Carlos Eduardo Santos Pinho - Pós-Doutorando do Instituto Nacional de Ciência e Tecnologia em Políticas Públicas, Estratégias e Desenvolvimento (INCT/PPED); Pós-Doutor pelo Programa de Pós-Graduação em Sociologia Política, da Universidade Estadual do Norte Fluminense Darcy Ribeiro (PPGSP-UENF); Doutor e Mestre em Ciência Política pelo IESP/UERJ. E-mail: cpinho19@gmail.com

1. Introdução
  • De 2003 a 2014, o Brasil passou por um ciclo de inclusão social sem precedentes alicerçado no intervencionismo estatal propiciador do crescimento econômico amalgamado à redistribuição de renda e à instauração (inédita) de um mercado doméstico de consumo de massas
  • Todavia, de 2014 em diante, uma miríade de fatores políticos, econômicos e sociais convergiram para o esgotamento deste modelo de desenvolvimento, o que vem possibilitando uma (violenta) transição da variedade de capitalismo coordenada, democrática e regulada pelo Estado (BOSCHI, 2011, 2014; HALL e SOSKICE, 2001) para uma variedade de capitalismo ultraliberal, antidemocrática, desregulamentada e fundamentada na desproteção social
  • A atual agenda de políticas pró-mercado atribui aos gastos sociais a responsabilidade pela aceleração da dívida pública, da crise fiscal e da eventual insolvência do Estado brasileiro
  • Daí deriva, por parte dos arautos da austeridade encastelados na burocracia econômica do governo parlamentar, a defesa sistemática e intransigente da ruptura do contrato social civilizatório alicerçado na Carta Magna de 1988 e de seu arcabouço de políticas de previdência social, saúde e seguridade social
  • “Ao longo das duas últimas décadas, o Brasil observou um consistente aumento dos gastos públicos, o que agora coloca em risco a sustentabilidade fiscal (BANCO MUNDIAL, 2017, p. 7)”

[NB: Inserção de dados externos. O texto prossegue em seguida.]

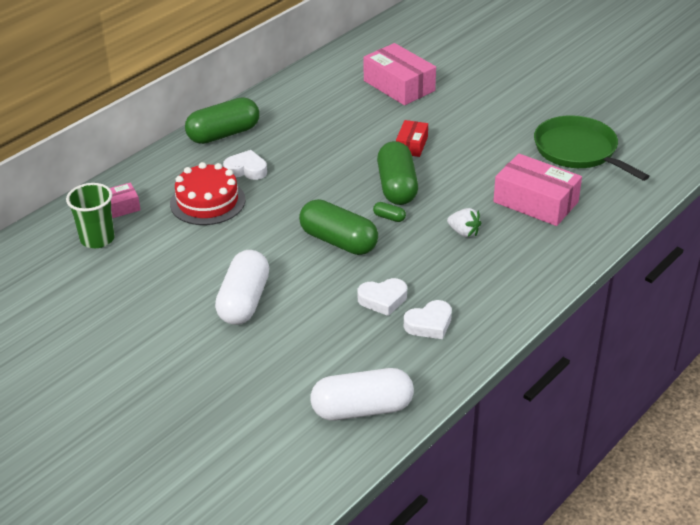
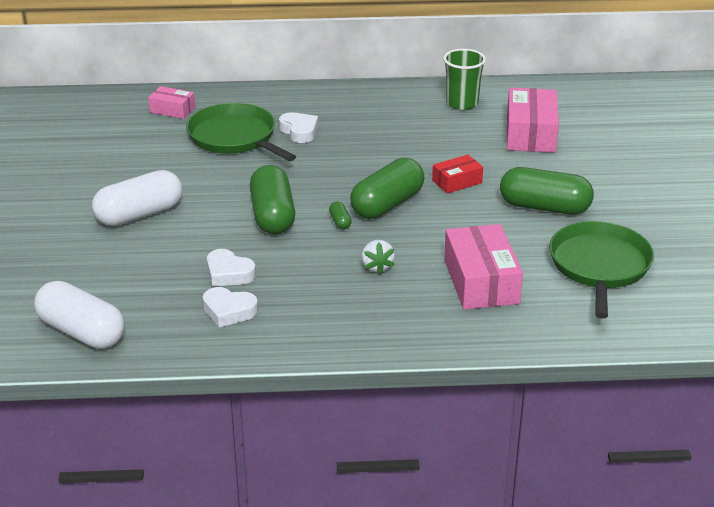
camera: 45 degrees right, 5 degrees down
green cup [66,183,115,248] -> green cup moved to [443,49,486,110]
red cake [170,162,245,225] -> green pan [186,103,296,161]
green capsule [185,97,259,144] -> green capsule moved to [500,167,594,215]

  • “Em dezembro de 2016, o Congresso aprovou uma emenda constitucional que introduziu um limite para as despesas primárias federais (o teto de gastos), o que forçará o Brasil a continuamente priorizar suas despesas federais (BANCO MUNDIAL, 2017, p. 30)”
  • As medidas de austeridade implementadas pelo governo ilegítimo e imerso em denúncias de corrupção de Michel Temer, blindam o capital financeiro – cada vez mais enraizado, estruturado e politicamente organizado – contra os interesses da democracia enquanto democracia representativa de massas e em nome de um mercado (que se pretende) autorregulável (DOWBOR, 2017; SANTOS, 2017; STREECK, 2013; FLEURY e PINHO, 2018; POLANYI, 2000);
  • O Brasil atual mostra que a austeridade não é apenas o preço da salvação dos bancos. Trata-se do preço que os bancos querem que alguém pague (BLYTH, 2017, p. 29).